[QUESTIONS ON THE MATERIAL]:
[1] In the article on the EU finance ministers' meeting, reproduce the text starting with "With the preparatory" and going on through "and agricultural policies.", swapping "ministers" for "officials" wherever it occurs.
[2] For each statement below, decide whether the article on the EU finance ministers' meeting supports it. Answer yes or no, and quote the words of the article that settle it.
(a) The ministers are meeting formally in York.
(b) Mr McCreevy came straight from Cheltenham the night before.
(c) Mr McCreevy is expected to bring up the Calais strike at this meeting.

TEXT PASSAGE below:

With the preparatory work for the introduction of euro all but complete, EU finance ministers will this weekend turn their attention to economic life after the birth and the challenges, particularly to the capital markets, of a single market in money.
Meeting in York informally, the ministers will also be able to give a preliminary response to the Commission's proposals on reforming structural and agricultural policies.
The Minister for Finance, Mr McCreevy, who arrived last night direct from Cheltenham, is expected to welcome the broad thrust of the package but warn that Ireland has serious reservations about the CAP reform compensation. Despite the strike by port and ferry workers in Calais over dutyfree, diplomatic sources say that he is unlikely to raise the issue at this meeting, preferring to come back to the issue when armed with the details of the report that he has commissioned.

End of TEXT PASSAGE.
DATA SECTION below:

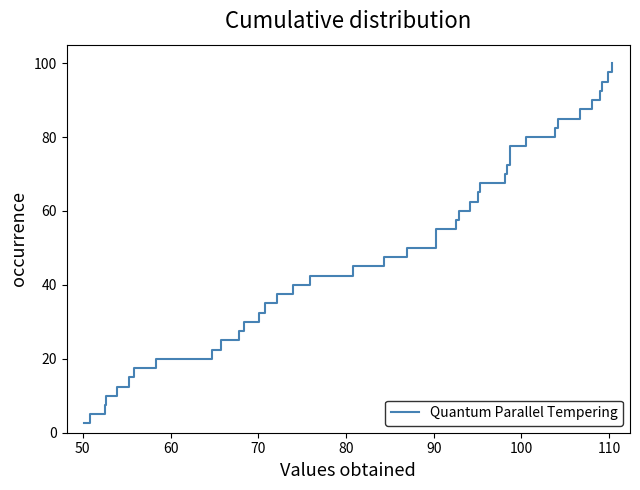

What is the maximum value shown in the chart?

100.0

End of DATA SECTION.

[TASK-BY-TASK OUTPUTS]:
[1]
With the preparatory work for the introduction of euro all but complete, EU finance officials will this weekend turn their attention to economic life after the birth and the challenges, particularly to the capital markets, of a single market in money.
Meeting in York informally, the officials will also be able to give a preliminary response to the Commission's proposals on reforming structural and agricultural policies.

[2]
(a) No: "Meeting in York informally"
(b) Yes: "who arrived last night direct from Cheltenham"
(c) No: "he is unlikely to raise the issue at this meeting"